Далеко внизу, словно спины неутомимо бегущих животных, вздымались и опускались темно-зеленые холмы, а в долинах изящными узорами лежали залитые водой рисовые поля, вспыхивающие серебряным блеском под лучами солнца. В наушниках, которые ему дал командир вертолета Водтке, Джои Крайслер услышал голос: «Танго Тайгер, я „три — ноль — пять“. Нахожусь в двух-трех минутах лета от цели. Конец…»

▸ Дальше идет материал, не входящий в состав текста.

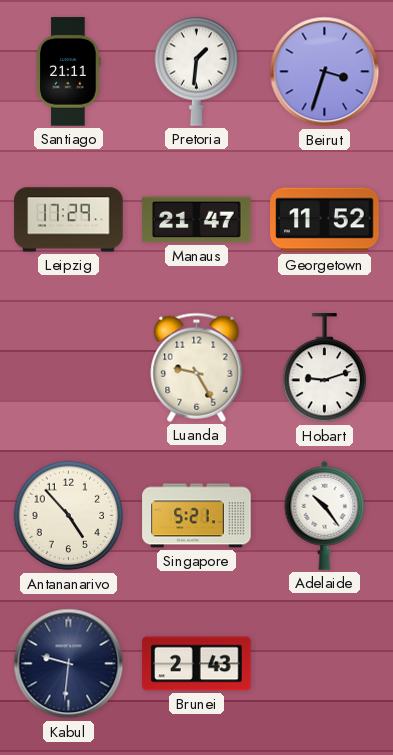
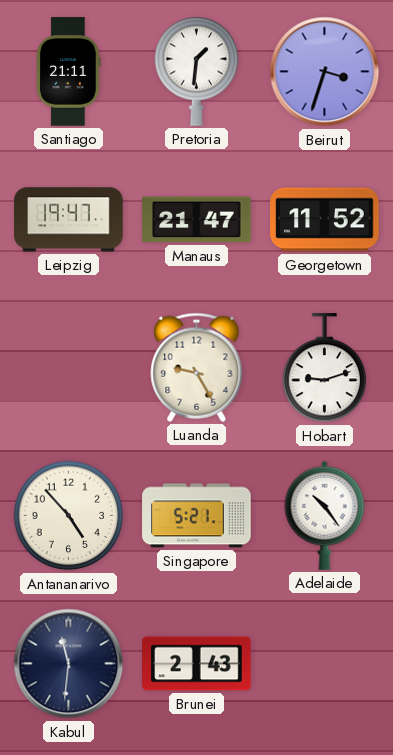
Leipzig: 17:29 -> 19:47
Kabul: 9:31 -> 11:31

Джои поднял голову, его взгляд упал на морщинистое лицо Сэма Дэмона, и тот мрачно подмигнул ему. Джои подмигнул в ответ и, стараясь перекричать мерный гул двигателя, произнес нараспев:

— Здесь ничего не происходит…

Неважно, сколько раз ты делал это — в джунглях, в хвойных лесах или на скованных холодом пустынных холмах, — все равно всегда где-то глубоко в груди тебя пронизывает резкий электрический разряд, как будто туда ворвался поток морозного воздуха; дыхание и сердцебиение учащаются, словно подгоняемые адреналином. И, как всегда в такие моменты, в твоем сознании одна за другой проносятся знакомые картины: Карэс, схватившийся за живот, задыхающийся, ловящий воздух широко раскрытым ртом; большая кровоточащая рваная рапа и сырое месиво из обрывков одежды, клочьев мышц и осколков раздробленных костей на обнаженной спине Оглайна; маленький санитар, сидящий в дверном проеме, в немом оцепенении от ужаса уставившийся на то место, где только что была его нога и где теперь ее нет; Дженсен, охваченный пламенем из собственного огнемета, катающийся, извивающийся на чернеющем под ним снегу; а поверх всех этих кошмарных картин, заслоняя их, — страшные, оглушающие удары по руке, по лицу, будто обухом, и обжигающая боль, а затем сначала стремительное, потом постепенно слабеющее кровотечение. Словом, все, что может случиться с человеком на войне, все ужасные возможности, о которых Джои Крайслер знал теперь очень много.